## Working data:
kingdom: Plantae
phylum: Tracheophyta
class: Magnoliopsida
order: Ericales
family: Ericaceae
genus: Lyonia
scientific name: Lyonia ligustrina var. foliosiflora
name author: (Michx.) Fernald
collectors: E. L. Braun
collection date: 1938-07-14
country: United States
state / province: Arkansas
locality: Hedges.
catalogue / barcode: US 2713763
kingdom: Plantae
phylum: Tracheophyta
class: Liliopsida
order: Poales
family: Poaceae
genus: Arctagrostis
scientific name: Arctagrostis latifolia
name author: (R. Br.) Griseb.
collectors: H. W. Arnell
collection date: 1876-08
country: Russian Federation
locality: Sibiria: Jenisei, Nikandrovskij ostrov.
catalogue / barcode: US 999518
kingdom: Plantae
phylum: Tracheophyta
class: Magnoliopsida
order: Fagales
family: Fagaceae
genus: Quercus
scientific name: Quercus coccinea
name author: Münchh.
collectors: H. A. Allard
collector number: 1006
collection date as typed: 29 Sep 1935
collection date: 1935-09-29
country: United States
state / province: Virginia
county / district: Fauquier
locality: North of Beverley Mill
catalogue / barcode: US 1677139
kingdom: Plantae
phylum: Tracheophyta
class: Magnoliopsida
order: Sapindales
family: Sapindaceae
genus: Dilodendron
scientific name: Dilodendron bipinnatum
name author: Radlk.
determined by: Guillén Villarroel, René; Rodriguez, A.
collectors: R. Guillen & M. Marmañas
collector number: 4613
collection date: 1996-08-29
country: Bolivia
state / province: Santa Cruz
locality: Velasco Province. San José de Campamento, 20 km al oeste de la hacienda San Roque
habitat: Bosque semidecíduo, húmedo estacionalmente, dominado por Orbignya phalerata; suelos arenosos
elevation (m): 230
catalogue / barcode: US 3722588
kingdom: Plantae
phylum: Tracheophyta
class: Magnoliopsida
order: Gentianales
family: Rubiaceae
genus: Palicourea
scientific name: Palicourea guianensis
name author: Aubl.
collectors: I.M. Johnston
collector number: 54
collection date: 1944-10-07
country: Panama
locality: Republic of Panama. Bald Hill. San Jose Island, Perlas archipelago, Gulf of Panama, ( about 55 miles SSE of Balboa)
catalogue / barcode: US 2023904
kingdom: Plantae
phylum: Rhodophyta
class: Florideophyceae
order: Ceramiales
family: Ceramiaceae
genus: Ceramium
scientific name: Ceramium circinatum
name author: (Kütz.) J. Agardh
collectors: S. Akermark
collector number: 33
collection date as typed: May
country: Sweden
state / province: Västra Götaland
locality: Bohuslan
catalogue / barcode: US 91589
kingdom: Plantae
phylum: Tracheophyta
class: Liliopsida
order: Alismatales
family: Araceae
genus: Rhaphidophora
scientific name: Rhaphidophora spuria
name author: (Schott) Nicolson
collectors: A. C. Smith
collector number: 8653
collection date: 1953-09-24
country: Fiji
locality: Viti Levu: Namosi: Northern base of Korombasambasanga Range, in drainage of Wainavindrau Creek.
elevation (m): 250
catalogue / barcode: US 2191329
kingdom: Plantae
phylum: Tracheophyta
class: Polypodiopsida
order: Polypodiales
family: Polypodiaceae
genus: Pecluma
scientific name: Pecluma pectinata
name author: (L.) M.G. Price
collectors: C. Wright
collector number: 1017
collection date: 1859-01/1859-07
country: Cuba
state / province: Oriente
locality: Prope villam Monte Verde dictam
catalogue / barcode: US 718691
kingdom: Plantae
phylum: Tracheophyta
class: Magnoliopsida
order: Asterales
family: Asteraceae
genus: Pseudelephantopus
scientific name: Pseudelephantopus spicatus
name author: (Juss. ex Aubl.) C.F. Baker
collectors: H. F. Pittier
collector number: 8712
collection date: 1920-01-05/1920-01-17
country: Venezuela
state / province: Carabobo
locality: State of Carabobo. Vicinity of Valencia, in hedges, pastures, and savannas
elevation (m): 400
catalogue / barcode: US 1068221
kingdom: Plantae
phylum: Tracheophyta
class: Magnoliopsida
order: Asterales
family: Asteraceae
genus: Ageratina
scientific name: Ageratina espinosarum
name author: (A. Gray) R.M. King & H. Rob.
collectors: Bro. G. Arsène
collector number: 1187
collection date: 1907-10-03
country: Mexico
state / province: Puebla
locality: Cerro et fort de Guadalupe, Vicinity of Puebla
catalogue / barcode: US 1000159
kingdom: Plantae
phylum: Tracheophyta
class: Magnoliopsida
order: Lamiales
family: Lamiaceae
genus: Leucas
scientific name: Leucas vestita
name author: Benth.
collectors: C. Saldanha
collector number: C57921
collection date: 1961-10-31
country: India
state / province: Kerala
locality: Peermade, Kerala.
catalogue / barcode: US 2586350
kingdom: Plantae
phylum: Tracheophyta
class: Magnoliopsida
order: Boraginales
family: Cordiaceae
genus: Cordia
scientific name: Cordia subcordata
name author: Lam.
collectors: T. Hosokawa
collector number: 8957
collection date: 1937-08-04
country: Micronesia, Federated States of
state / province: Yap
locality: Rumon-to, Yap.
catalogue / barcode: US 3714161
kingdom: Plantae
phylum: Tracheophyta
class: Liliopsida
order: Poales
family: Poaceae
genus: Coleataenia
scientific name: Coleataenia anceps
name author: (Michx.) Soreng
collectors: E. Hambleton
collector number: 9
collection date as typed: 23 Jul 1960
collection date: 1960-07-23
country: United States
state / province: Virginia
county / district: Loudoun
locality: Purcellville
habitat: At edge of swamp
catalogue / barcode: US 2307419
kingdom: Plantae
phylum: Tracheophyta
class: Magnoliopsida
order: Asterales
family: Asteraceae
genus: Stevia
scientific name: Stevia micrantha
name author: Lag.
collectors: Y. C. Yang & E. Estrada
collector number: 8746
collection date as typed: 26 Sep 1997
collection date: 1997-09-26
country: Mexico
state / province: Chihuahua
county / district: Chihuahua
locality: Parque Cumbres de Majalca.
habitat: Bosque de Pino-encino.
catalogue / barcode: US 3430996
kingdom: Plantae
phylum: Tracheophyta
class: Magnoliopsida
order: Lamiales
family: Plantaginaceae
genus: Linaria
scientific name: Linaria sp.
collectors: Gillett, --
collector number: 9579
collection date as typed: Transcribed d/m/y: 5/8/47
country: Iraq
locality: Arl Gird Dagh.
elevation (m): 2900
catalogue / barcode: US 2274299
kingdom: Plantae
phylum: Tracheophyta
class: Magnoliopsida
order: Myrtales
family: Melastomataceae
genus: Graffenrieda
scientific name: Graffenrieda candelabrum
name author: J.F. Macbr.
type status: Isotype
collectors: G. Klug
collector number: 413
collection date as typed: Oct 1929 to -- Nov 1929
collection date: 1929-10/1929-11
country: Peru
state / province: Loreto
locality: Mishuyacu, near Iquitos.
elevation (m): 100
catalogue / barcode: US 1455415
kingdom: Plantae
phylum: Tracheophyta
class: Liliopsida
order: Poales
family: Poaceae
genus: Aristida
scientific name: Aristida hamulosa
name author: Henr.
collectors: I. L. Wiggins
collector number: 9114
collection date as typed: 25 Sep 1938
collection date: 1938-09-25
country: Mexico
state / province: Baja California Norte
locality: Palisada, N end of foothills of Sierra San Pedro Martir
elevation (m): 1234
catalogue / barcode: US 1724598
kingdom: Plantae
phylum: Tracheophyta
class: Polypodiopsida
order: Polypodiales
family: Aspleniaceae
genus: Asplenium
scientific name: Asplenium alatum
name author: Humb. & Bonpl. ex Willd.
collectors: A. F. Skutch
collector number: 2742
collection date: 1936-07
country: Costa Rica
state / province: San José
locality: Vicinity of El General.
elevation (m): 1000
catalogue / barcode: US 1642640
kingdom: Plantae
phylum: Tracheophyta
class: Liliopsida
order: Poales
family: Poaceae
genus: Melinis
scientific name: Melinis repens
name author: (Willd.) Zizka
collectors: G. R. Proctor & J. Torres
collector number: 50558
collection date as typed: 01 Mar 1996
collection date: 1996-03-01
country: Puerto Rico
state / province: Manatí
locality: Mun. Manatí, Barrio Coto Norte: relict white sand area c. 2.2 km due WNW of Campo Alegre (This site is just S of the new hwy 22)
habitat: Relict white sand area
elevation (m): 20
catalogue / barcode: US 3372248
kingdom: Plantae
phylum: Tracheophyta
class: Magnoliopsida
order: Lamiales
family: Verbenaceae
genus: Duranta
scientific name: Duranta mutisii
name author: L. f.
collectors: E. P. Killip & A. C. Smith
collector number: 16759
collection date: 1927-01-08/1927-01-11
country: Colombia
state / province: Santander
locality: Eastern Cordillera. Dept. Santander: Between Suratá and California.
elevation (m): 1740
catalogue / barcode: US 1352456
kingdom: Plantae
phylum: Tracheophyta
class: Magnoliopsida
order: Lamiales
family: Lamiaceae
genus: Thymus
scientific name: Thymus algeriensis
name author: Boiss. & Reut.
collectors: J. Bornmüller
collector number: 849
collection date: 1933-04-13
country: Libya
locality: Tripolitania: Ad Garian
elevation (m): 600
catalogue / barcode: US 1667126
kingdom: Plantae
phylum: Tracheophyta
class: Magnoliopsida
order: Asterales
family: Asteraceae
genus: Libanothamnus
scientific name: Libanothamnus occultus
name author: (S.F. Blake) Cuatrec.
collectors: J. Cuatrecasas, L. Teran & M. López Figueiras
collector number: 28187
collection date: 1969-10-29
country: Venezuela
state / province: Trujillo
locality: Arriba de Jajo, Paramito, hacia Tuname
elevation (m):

## Required task:
Starting at the very beginning of the data and stopping after the line that contains "country: Russian Federation", output each line as an item in a numbered list, leaving out any blank lines.

## Answer:
1. kingdom: Plantae
2. phylum: Tracheophyta
3. class: Magnoliopsida
4. order: Ericales
5. family: Ericaceae
6. genus: Lyonia
7. scientific name: Lyonia ligustrina var. foliosiflora
8. name author: (Michx.) Fernald
9. collectors: E. L. Braun
10. collection date: 1938-07-14
11. country: United States
12. state / province: Arkansas
13. locality: Hedges.
14. catalogue / barcode: US 2713763
15. kingdom: Plantae
16. phylum: Tracheophyta
17. class: Liliopsida
18. order: Poales
19. family: Poaceae
20. genus: Arctagrostis
21. scientific name: Arctagrostis latifolia
22. name author: (R. Br.) Griseb.
23. collectors: H. W. Arnell
24. collection date: 1876-08
25. country: Russian Federation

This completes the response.